Who should choose what
Here’s the clearest version.
Choose Mullvad if:
- you want the most privacy-focused account model
- anonymous sign-up matters a lot to you
- you want to minimize identity linkage
- you like simple, minimal software
- you prefer specialized tools over ecosystems
- you care more about privacy design than product polish
Mullvad is best for privacy purists, researchers, activists, and users who intentionally compartmentalize their digital life.
Choose ProtonVPN if:
- you want very strong privacy with better day-to-day usability
- you need a VPN that non-technical people can use easily
- you value polished apps and smoother onboarding
- you already use, or plan to use, Proton services
- you want privacy without feeling like every choice is a trade-off exercise
ProtonVPN is best for most professionals, remote teams, travelers, and regular users who want a serious privacy VPN that’s easier to live with.
If you’re stuck
Ask yourself one question:
Do you want the provider that minimizes what you reveal at signup, or the one that makes private daily use easier?
If it’s the first, pick Mullvad.
If it’s the second, pick ProtonVPN.
That’s really what which should you choose comes down to.
Final opinion
If we’re being strict about maximum privacy, I think Mullvad wins.
Not by a mile. But enough.
Its no-email account model, privacy-first payment options, minimalism, and overall philosophy make it the cleaner choice for people who want to expose as little as possible. It feels like a service designed to know less about you from the start, and that matters.
But I wouldn’t automatically tell everyone to pick Mullvad.

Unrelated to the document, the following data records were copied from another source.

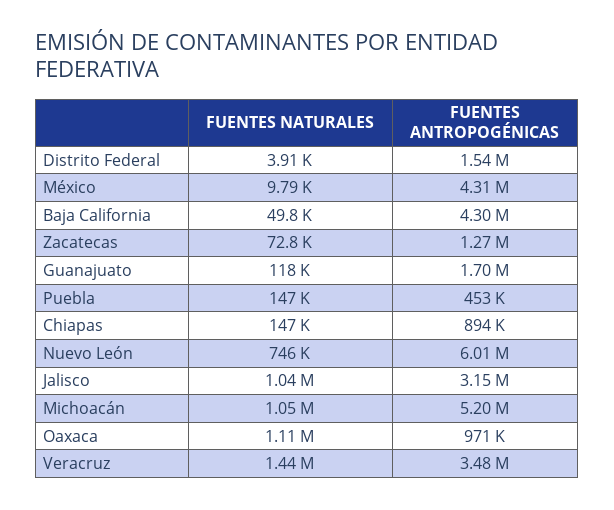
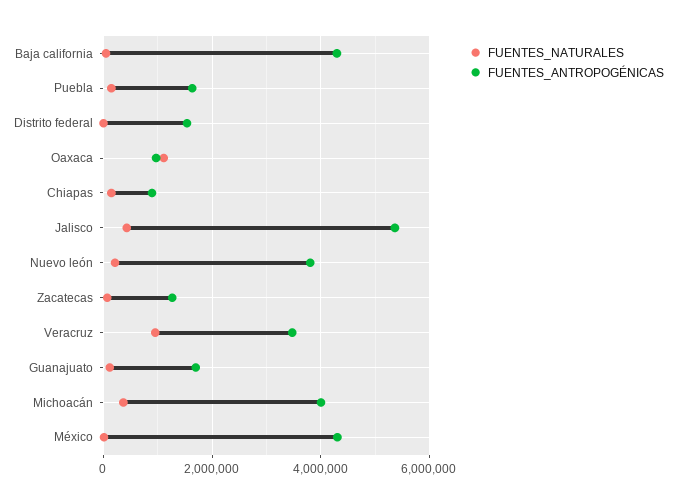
  {
    "FUENTES NATURALES": {
      "Distrito Federal": 3910,
      "México": 9790,
      "Baja California": 49800,
      "Zacatecas": 72800,
      "Guanajuato": 118000,
      "Puebla": 147000,
      "Chiapas": 147000,
-     "Nuevo León": 746000,
+     "Nuevo León": 200000,
-     "Jalisco": 1040000,
+     "Jalisco": 400000,
-     "Michoacán": 1050000,
+     "Michoacán": 400000,
      "Oaxaca": 1110000,
-     "Veracruz": 1440000
+     "Veracruz": 1000000
    },
    "FUENTES ANTROPOGÉNICAS": {
      "Distrito Federal": 1540000,
      "México": 4310000,
      "Baja California": 4300000,
      "Zacatecas": 1270000,
      "Guanajuato": 1700000,
-     "Puebla": 453000,
+     "Puebla": 1600000,
      "Chiapas": 894000,
-     "Nuevo León": 6010000,
+     "Nuevo León": 3800000,
-     "Jalisco": 3150000,
+     "Jalisco": 5400000,
-     "Michoacán": 5200000,
+     "Michoacán": 4000000,
      "Oaxaca": 971000,
      "Veracruz": 3480000
    }
  }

For a lot of people, ProtonVPN is the smarter choice. It’s easier to recommend to friends, teammates, and less technical users because it balances privacy with usability better. And that balance counts in the real world more than hardcore privacy people sometimes admit.
So my stance is simple:
- For maximum privacy: Mullvad
- For the best privacy-to-usability balance: ProtonVPN
If you’re the kind of person reading this because you genuinely care about privacy architecture, not just “safe browsing,” I’d lean Mullvad.
If you want a private VPN you’ll actually enjoy using every day, I’d lean ProtonVPN.
FAQ
Is Mullvad more private than ProtonVPN?
Yes, slightly — especially in account creation and identity minimization. Mullvad asks for less from the start, and that gives it an edge for maximum privacy.
Is ProtonVPN still private enough for serious users?
Absolutely. ProtonVPN is still one of the few mainstream-ish VPNs I’d put in the serious category. It just makes a few more convenience-oriented trade-offs than Mullvad.
Which is better for everyday use?
For most people, ProtonVPN. The apps are more polished, the experience is smoother, and it tends to be easier to recommend to non-technical users.
Which is better for anonymity?
Mullvad. The random account number model is one of its biggest strengths, especially if you also use a privacy-friendly payment method.
Should you use ProtonVPN if you already use Proton Mail?
Probably yes, unless you’re intentionally avoiding ecosystem concentration. The convenience is real. Just be aware that putting more services under one provider is a trade-off, not a free win.